◆ **WHAT YOU ARE ASKED TO DO**
Word for word and without images, transcribe all of the records.

(Transcribed page contents)
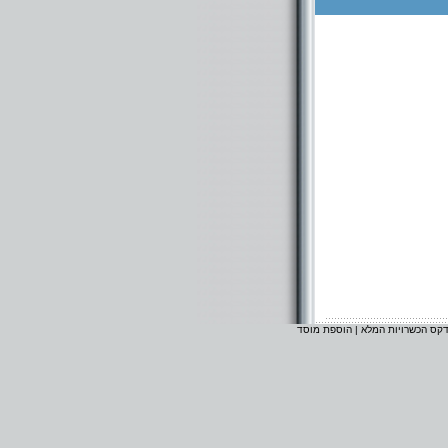
דקס הכשרויות המלא
|
הוספת מוסד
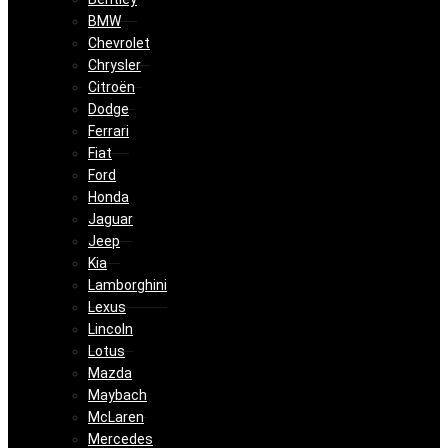
BMW
Chevrolet
Chrysler
Citroën
Dodge
Ferrari
Fiat
Ford
Honda
Jaguar
Jeep
Kia
Lamborghini
Lexus
Lincoln
Lotus
Mazda
Maybach
McLaren
Mercedes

◆ **YOUR RESPONSE**
דקס הכשרויות המלא
|
הוספת מוסד
BMW
Chevrolet
Chrysler
Citroën
Dodge
Ferrari
Fiat
Ford
Honda
Jaguar
Jeep
Kia
Lamborghini
Lexus
Lincoln
Lotus
Mazda
Maybach
McLaren
Mercedes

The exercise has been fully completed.